Hoy alguna de las figuras de tus libros ha desaparecido, pero han surgido otras nuevas, junto con su correspondiente expresión cultural. Es el caso del trap o del MDLR. ¿Por qué crees que se ha dado esta evolución tan particular?

Hoy hay un nuevo momento de intensidad. En los ochenta hubo un momento de intensidad con la Movida, mientras que en los noventa lo hubo con la música indie y el mundo electrónico. La gente del trap han conseguido lo que nadie conseguía desde hace mucho tiempo, que es decir: «Qué asco, esto no es música». Algo tiene que haber interesante ahí. Hay dos cosas que me interesan del trap. Para empezar, está el hecho de que en un momento en que se hunde la industria discográfica, unos chavales descubren que con una máquina en tu cuarto y usando el autotune puedes hacer música. Creo que es una buena respuesta a la crisis.
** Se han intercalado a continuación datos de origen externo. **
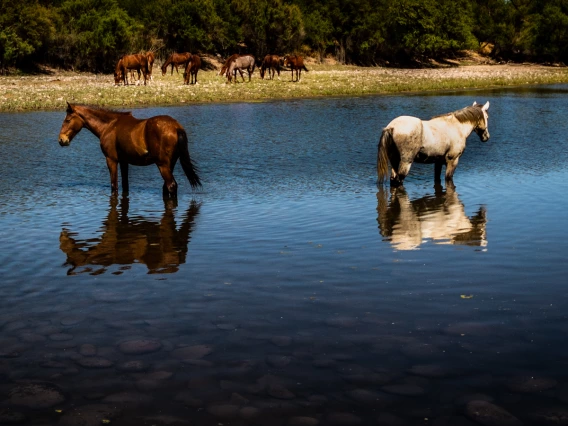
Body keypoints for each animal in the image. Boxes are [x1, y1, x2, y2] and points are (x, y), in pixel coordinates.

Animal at [58, 103, 201, 198]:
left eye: (68, 120)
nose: (61, 140)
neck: (109, 126)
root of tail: (176, 127)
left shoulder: (111, 160)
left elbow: (114, 186)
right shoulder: (124, 162)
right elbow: (125, 185)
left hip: (162, 165)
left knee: (171, 185)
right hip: (170, 164)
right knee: (167, 186)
Y luego, está el hecho de que vuelve a aparecer la voz de la calle. Ahora oigo historias que yo reconozco y entiendo. Es como Kronen con respecto a lo que era la nueva narrativa, que era como muy cosmopolita; se trataba de volver un poco a las raíces, a un realismo español, como Delibes. Es decir, una cosa muy cercana. Me identifico completamente con la frase: «Si quieres ser universal habla de lo más cercano, de tu pueblo». Toda la gran literatura universal es local. Vázquez Montalbán habla de Barcelona en sus buenas novelas, y es porque conoce a esas familias burguesas. Sabe exactamente dónde toman copas y dónde van de putas (sic), lo sabe todo. Luego va a Madrid y, sí, sigue siendo bueno, pero no es lo mismo. Pero entonces, de repente me encuentro con Yung Beef, que tiene un toque de narrador callejero con un punto de poesía; para mí es una joyita.